Some provinces, including Saskatchewan, do not have provincial organic regulation, according to a report released by the Canada Organic Trade Association Monday. 

Those who grow and sell products in Saskatchewan can say they are organic even if they are not certified, according to the report.

“I think it’s unfortunate,” Dennis Skoworodko, a certified organic farmer and owner of Our Farm outside of Saskatoon said. “I think protecting the organic label and the integrity of organics is really important.”

There are Canada-wide regulations that prohibit producers from claiming they are organic when they aren’t certified. The laws only apply to producers who sell their products across a border and to those in certain provinces that don’t have their own provincial legislation. Manitoba, British Columbia, Nova Scotia and New Brunswick have adopted the national regulations and Quebec has its own legislation. The remainders of the provinces, including Saskatchewan and Ontario, have no regulations in place.

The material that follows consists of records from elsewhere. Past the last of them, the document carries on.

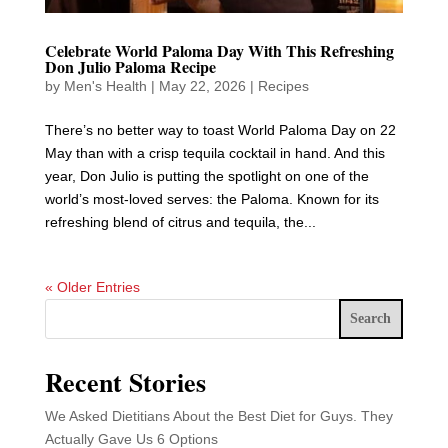
Celebrate World Paloma Day With This Refreshing
Don Julio Paloma Recipe
by
Men's Health
|
May 22, 2026
|
Recipes
There’s no better way to toast World Paloma Day on 22
May than with a crisp tequila cocktail in hand. And this
year, Don Julio is putting the spotlight on one of the
world’s most-loved serves: the Paloma. Known for its
refreshing blend of citrus and tequila, the...
« Older Entries
Search
Recent Stories
We Asked Dietitians About the Best Diet for Guys. They
Actually Gave Us 6 Options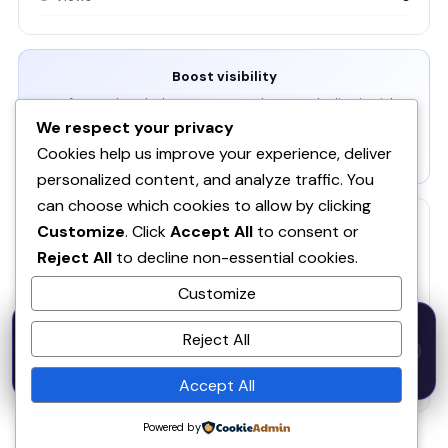
Boost visibility
Get featured on the homepage, newsletter, and editor's picks.
We respect your privacy
View Packages →
Cookies help us improve your experience, deliver
personalized content, and analyze traffic. You
can choose which cookies to allow by clicking
RELATED
Customize
. Click
Accept All
to consent or
Reject All
to decline non-essential cookies.
ZeroHuman
ZE
Customize
Pica
PI
50% OFF — Launch Week Special
Reject All
Code:
LAUNCH50
· Expires Aug
⚡
✕
LAUNCH50
Go →
31
Waitlister
WA
h
m
s
541
45
44
Accept All
Powered by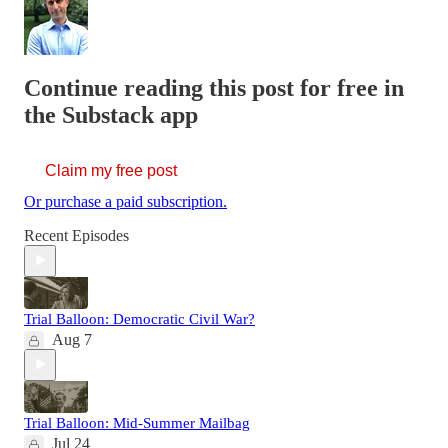
Continue reading this post for free in
the Substack app
Claim my free post
Or purchase a paid subscription.
Recent Episodes
Trial Balloon: Democratic Civil War?
Aug 7
Trial Balloon: Mid-Summer Mailbag
Jul 24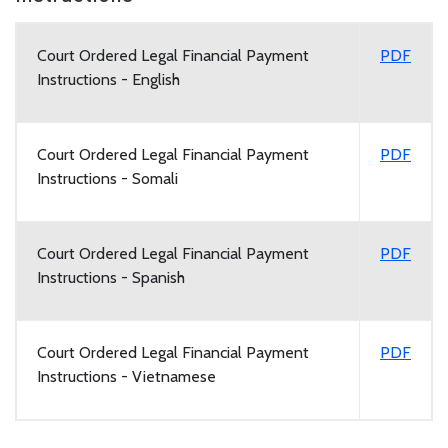
Court Ordered Legal Financial Payment
PDF
Instructions - English
Court Ordered Legal Financial Payment
PDF
Instructions - Somali
Court Ordered Legal Financial Payment
PDF
Instructions - Spanish
Court Ordered Legal Financial Payment
PDF
Instructions - Vietnamese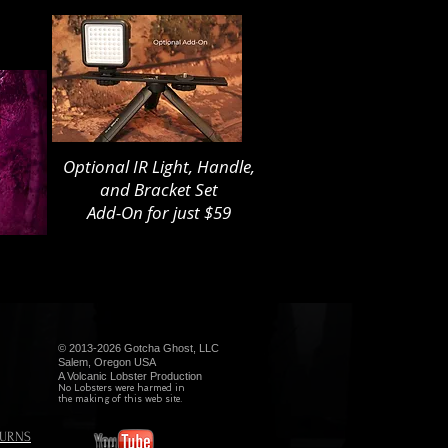
Optional IR Light, Handle,
and Bracket Set
Add-On for just $59
© 2013-2026 Gotcha Ghost, LLC
Salem, Oregon USA
A Volcanic Lobster Production
No Lobsters were harmed in
the making of this web site.
TURNS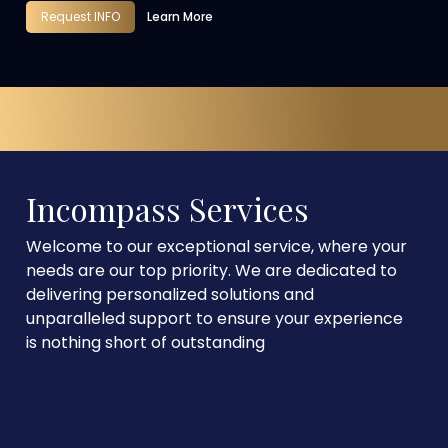
Request INFO
Learn More
Incompass Services
Welcome to our exceptional service, where your
needs are our top priority. We are dedicated to
delivering personalized solutions and
unparalleled support to ensure your experience
is nothing short of outstanding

"We would very much like the Saskatchewan government to adopt the Canada organic regime,” Marla Carlton, executive director of Sask Organics told CTV Saskatoon. “We have had discussions with them and we continue with those discussions. We understand that it's a process and a journey.”

But the provincial government says it’s not considering legislation. It believes the federal legislation is enough.

"[The] majority of products, organically, that are produced in Saskatchewan are produced for export outside of our borders, or even outside of Canada,” Penny McCall, executive director of crops and irrigation with the agriculture ministry said.

There are 842 farmers in Saskatchewan who are certified organic primary producers. Skoworodko is one of them and said the process is time consuming, but worth it.

“I wanted to be able to give people that piece of mind that we are organic, not just that we said we are,” he said. “We just wanted to be sure that we can give people that piece of mind that yes, it actually is organic.”

Without the regulations in place, Sask Organics encourages consumers to look for the certification label and to ask questions about where their food comes from.

“It’s so that you have that direct relationship with a farmer and ask them about their farming practices,” Carlton said. “And if they aren’t certified organic and you would like them to be, encourage them to certify.”